Es gibt heute noch andere Drogen, die aus Pflanzen stammen, dieselben Pflanzen, die unsere Vorfahren trotz ihres begrenzten Wissens verwendet haben. Es gibt eine chirurgische BetĂ€ubung, die von der Curare Rebe abgeleitet ist; Ein aktiver Inhaltsstoff in abschwellenden Mitteln, Ephedrin, wird im Stamm eines chinesischen Strauchs gefunden. Aspirin ist ein Schmerzmittel aus der Weide Rinde; Es gibt Pflanzen, deren Chemikalien fĂŒr Bluthochdruck, krampflösende Medikamente, Glaukom-Behandlungen und Gegenmittel verwendet werden. Viele der alten pflanzlichen Heilmittel haben den Test der Zeit bestanden. [1]

Ich finde es interessant, dass diejenigen, die vor langer Zeit lebten, als Ärzte knapp waren, und wenn das Vertrauen auf die Natur fĂŒr alle BedĂŒrfnisse der Standard war, so viele ihrer gleichen Pflanzen sind diejenigen, die fĂŒr die gleiche Krankheit heute verwendet werden. Woher wussten sie das, unsere Vorfahren? Ich mache immer noch gerne Seifen und FĂ€rbungen mit KrĂ€utern, aber ich bin froh, dass ich die Medikamente denen ĂŒberlassen kann, die viel besser informiert sind als ich.

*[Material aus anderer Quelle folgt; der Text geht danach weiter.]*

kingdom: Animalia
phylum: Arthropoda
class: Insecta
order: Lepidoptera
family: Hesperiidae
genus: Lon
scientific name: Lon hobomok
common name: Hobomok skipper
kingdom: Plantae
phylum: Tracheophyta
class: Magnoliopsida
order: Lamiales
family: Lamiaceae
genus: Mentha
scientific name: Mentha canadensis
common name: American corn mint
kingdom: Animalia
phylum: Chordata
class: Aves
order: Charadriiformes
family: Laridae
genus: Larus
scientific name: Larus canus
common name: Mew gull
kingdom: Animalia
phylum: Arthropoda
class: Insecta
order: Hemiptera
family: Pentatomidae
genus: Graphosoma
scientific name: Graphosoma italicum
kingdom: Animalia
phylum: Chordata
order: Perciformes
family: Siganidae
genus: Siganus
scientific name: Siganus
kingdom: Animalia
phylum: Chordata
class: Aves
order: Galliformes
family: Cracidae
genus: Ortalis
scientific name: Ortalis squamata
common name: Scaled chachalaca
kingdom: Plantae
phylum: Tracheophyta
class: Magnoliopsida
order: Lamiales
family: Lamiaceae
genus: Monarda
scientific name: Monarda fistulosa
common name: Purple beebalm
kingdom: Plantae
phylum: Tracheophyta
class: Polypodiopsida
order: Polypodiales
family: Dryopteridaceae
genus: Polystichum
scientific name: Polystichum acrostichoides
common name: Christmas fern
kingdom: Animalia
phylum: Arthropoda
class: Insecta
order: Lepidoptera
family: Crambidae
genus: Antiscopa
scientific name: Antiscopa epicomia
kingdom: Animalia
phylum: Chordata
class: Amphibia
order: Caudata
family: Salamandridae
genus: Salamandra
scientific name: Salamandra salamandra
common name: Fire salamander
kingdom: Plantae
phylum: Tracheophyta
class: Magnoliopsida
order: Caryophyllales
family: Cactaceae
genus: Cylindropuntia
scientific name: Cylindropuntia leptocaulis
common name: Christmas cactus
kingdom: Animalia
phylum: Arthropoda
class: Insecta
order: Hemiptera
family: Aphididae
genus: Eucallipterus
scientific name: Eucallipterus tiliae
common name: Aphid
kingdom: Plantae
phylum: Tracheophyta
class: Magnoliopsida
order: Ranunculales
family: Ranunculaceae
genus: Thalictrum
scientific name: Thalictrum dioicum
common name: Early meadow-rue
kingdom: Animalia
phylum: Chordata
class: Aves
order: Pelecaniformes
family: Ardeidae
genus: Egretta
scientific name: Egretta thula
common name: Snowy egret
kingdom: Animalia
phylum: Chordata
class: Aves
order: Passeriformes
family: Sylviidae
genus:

Je mehr ich recherchiere, desto mehr erkenne ich die Tiefe des Wissens, das uns von unseren Vorfahren ĂŒberliefert wurde. Ich bin sehr glĂŒcklich, eine Tante Bett gehabt zu haben, um mein Leben mit einer tiefen WertschĂ€tzung fĂŒr die Natur zu fĂŒllen. Manchmal denke ich, wenn ich nur noch einen Tag mit ihr verbringen wĂŒrde, wĂŒrde es sich lohnen, diese alten AphiditĂ€tsbeutel auszugraben, die ich vor so langer Zeit vergraben hatte!

[1] Dr. S. Urbach, Medizinische FakultÀt der UniversitÀt Louisville

[2] //discoveriesinmedicine.com/com-En/digitalis.html

Alle anderen Informationen sind in meinen Familienschriften.

Weitere Informationen zu AphiditÀtsbeuteln finden Sie hier: //oggardenonline.com/guides/articles/view/780/

Alle Fotos stammen von Pflanzenakten

VideoergÀnzungsan: Giftpflanzen - roter Fingerhut (BF rot).